Líneas a procesar =
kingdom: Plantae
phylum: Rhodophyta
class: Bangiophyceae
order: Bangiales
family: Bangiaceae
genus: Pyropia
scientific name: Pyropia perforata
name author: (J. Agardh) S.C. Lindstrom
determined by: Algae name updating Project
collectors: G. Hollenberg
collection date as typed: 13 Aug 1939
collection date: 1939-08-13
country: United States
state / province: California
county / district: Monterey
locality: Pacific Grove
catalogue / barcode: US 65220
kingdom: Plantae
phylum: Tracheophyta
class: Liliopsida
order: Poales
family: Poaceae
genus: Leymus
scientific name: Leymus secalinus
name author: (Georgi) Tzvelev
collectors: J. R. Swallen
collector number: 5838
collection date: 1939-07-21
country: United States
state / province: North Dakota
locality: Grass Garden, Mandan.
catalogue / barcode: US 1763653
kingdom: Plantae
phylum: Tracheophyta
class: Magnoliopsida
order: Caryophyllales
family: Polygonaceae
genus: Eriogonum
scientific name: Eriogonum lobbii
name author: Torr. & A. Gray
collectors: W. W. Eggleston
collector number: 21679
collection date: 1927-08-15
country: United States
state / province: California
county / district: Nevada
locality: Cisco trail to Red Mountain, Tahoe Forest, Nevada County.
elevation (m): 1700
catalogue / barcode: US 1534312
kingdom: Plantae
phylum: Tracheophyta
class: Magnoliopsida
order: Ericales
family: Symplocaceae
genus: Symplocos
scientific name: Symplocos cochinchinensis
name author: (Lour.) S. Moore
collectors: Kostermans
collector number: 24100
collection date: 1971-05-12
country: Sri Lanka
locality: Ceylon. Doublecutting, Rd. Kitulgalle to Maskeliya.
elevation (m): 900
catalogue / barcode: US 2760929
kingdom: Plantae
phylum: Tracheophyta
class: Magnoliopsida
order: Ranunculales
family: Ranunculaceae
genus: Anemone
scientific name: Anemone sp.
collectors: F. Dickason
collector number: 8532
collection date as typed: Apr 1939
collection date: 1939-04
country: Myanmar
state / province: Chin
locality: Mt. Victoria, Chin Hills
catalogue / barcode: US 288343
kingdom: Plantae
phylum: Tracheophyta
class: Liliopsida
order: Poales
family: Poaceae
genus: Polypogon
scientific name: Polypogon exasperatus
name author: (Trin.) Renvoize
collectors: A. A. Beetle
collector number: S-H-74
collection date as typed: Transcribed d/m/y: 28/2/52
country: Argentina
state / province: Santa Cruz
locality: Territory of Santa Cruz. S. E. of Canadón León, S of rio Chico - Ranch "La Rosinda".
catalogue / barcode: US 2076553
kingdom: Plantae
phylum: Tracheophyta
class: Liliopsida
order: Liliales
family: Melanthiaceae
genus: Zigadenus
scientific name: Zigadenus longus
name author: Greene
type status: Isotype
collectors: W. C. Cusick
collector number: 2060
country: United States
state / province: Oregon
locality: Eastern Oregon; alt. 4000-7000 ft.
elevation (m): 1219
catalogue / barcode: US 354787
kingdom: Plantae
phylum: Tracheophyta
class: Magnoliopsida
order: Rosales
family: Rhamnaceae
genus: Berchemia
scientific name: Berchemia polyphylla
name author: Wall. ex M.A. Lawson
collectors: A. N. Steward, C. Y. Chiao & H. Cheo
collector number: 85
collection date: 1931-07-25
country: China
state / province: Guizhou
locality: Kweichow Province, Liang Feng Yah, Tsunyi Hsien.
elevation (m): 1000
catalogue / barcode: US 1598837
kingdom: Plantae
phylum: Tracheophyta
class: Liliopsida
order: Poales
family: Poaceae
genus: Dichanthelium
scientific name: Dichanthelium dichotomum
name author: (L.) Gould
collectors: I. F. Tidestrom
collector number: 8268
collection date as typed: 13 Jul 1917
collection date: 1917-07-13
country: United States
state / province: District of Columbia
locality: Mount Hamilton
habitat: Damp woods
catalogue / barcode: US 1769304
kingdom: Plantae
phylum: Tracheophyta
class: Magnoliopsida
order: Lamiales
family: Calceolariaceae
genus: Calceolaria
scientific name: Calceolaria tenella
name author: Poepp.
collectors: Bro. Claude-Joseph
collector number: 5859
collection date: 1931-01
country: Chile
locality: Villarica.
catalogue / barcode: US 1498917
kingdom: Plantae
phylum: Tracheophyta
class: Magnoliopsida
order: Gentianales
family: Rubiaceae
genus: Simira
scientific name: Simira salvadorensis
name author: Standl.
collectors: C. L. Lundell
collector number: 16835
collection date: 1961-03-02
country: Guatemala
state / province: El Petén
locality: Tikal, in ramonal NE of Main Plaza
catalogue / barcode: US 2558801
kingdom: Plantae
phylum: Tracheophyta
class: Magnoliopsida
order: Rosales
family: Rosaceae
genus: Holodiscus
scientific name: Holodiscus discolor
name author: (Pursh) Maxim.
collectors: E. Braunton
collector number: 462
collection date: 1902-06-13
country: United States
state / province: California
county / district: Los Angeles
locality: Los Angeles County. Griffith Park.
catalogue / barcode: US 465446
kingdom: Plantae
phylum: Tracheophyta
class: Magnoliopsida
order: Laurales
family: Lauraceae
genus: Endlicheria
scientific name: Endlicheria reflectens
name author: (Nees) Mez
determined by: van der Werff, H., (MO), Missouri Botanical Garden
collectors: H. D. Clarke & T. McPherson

Qué hacer =
Escribe sin ningún cambio las líneas que van desde la primera hasta la que contiene "collection date: 1939-08-13", incluidas ambas.

La respuesta =
kingdom: Plantae
phylum: Rhodophyta
class: Bangiophyceae
order: Bangiales
family: Bangiaceae
genus: Pyropia
scientific name: Pyropia perforata
name author: (J. Agardh) S.C. Lindstrom
determined by: Algae name updating Project
collectors: G. Hollenberg
collection date as typed: 13 Aug 1939
collection date: 1939-08-13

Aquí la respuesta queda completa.